[Stored records]
- Opening Delimiter -
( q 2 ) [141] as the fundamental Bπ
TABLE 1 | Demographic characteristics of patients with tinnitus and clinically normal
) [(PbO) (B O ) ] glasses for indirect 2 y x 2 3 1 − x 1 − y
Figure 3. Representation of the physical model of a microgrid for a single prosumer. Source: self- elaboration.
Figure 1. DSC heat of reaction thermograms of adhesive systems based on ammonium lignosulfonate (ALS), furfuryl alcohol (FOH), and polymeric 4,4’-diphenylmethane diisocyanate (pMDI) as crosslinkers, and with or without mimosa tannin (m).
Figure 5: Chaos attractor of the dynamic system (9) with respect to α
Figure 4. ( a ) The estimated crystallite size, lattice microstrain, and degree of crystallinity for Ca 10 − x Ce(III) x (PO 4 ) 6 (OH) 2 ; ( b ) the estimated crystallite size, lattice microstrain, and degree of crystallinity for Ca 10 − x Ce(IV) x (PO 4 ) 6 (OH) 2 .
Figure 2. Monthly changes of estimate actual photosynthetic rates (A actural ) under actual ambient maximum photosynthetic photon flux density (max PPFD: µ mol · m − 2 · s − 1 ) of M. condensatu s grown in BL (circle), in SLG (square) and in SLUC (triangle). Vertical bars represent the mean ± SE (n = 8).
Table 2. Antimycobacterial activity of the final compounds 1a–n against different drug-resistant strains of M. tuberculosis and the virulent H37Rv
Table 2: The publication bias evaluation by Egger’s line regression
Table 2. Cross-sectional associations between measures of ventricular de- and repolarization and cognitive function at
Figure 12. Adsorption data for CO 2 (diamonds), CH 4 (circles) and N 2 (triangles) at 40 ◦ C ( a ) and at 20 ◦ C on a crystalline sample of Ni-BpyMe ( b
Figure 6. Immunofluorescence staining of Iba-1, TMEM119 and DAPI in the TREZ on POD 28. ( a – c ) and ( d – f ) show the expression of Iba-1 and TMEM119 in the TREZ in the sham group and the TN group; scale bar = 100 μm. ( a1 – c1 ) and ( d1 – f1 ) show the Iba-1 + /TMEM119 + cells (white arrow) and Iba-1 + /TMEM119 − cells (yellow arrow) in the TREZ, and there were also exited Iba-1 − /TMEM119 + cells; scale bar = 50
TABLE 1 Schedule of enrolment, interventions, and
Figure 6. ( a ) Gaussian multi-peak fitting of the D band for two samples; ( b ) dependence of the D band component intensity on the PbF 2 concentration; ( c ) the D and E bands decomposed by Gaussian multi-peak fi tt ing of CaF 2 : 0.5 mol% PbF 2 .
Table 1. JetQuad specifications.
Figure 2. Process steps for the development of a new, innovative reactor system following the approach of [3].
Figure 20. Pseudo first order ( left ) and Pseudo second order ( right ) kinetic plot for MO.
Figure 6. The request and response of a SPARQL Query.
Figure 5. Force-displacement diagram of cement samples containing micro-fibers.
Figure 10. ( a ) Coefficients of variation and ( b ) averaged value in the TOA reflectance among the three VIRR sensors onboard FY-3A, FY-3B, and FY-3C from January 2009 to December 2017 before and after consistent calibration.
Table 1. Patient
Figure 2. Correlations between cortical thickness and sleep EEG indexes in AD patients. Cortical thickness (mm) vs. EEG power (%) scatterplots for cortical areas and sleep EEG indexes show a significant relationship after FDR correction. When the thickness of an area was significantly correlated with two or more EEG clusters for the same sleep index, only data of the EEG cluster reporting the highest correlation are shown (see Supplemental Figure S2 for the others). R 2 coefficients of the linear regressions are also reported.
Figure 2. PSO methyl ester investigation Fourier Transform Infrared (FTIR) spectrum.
- Closing Delimiter -
» **Problem to solve**: All records shown above are to be reproduced without any alteration.

» **Solution**:
( q 2 ) [141] as the fundamental Bπ
TABLE 1 | Demographic characteristics of patients with tinnitus and clinically normal
) [(PbO) (B O ) ] glasses for indirect 2 y x 2 3 1 − x 1 − y
Figure 3. Representation of the physical model of a microgrid for a single prosumer. Source: self- elaboration.
Figure 1. DSC heat of reaction thermograms of adhesive systems based on ammonium lignosulfonate (ALS), furfuryl alcohol (FOH), and polymeric 4,4’-diphenylmethane diisocyanate (pMDI) as crosslinkers, and with or without mimosa tannin (m).
Figure 5: Chaos attractor of the dynamic system (9) with respect to α
Figure 4. ( a ) The estimated crystallite size, lattice microstrain, and degree of crystallinity for Ca 10 − x Ce(III) x (PO 4 ) 6 (OH) 2 ; ( b ) the estimated crystallite size, lattice microstrain, and degree of crystallinity for Ca 10 − x Ce(IV) x (PO 4 ) 6 (OH) 2 .
Figure 2. Monthly changes of estimate actual photosynthetic rates (A actural ) under actual ambient maximum photosynthetic photon flux density (max PPFD: µ mol · m − 2 · s − 1 ) of M. condensatu s grown in BL (circle), in SLG (square) and in SLUC (triangle). Vertical bars represent the mean ± SE (n = 8).
Table 2. Antimycobacterial activity of the final compounds 1a–n against different drug-resistant strains of M. tuberculosis and the virulent H37Rv
Table 2: The publication bias evaluation by Egger’s line regression
Table 2. Cross-sectional associations between measures of ventricular de- and repolarization and cognitive function at
Figure 12. Adsorption data for CO 2 (diamonds), CH 4 (circles) and N 2 (triangles) at 40 ◦ C ( a ) and at 20 ◦ C on a crystalline sample of Ni-BpyMe ( b
Figure 6. Immunofluorescence staining of Iba-1, TMEM119 and DAPI in the TREZ on POD 28. ( a – c ) and ( d – f ) show the expression of Iba-1 and TMEM119 in the TREZ in the sham group and the TN group; scale bar = 100 μm. ( a1 – c1 ) and ( d1 – f1 ) show the Iba-1 + /TMEM119 + cells (white arrow) and Iba-1 + /TMEM119 − cells (yellow arrow) in the TREZ, and there were also exited Iba-1 − /TMEM119 + cells; scale bar = 50
TABLE 1 Schedule of enrolment, interventions, and
Figure 6. ( a ) Gaussian multi-peak fitting of the D band for two samples; ( b ) dependence of the D band component intensity on the PbF 2 concentration; ( c ) the D and E bands decomposed by Gaussian multi-peak fi tt ing of CaF 2 : 0.5 mol% PbF 2 .
Table 1. JetQuad specifications.
Figure 2. Process steps for the development of a new, innovative reactor system following the approach of [3].
Figure 20. Pseudo first order ( left ) and Pseudo second order ( right ) kinetic plot for MO.
Figure 6. The request and response of a SPARQL Query.
Figure 5. Force-displacement diagram of cement samples containing micro-fibers.
Figure 10. ( a ) Coefficients of variation and ( b ) averaged value in the TOA reflectance among the three VIRR sensors onboard FY-3A, FY-3B, and FY-3C from January 2009 to December 2017 before and after consistent calibration.
Table 1. Patient
Figure 2. Correlations between cortical thickness and sleep EEG indexes in AD patients. Cortical thickness (mm) vs. EEG power (%) scatterplots for cortical areas and sleep EEG indexes show a significant relationship after FDR correction. When the thickness of an area was significantly correlated with two or more EEG clusters for the same sleep index, only data of the EEG cluster reporting the highest correlation are shown (see Supplemental Figure S2 for the others). R 2 coefficients of the linear regressions are also reported.
Figure 2. PSO methyl ester investigation Fourier Transform Infrared (FTIR) spectrum.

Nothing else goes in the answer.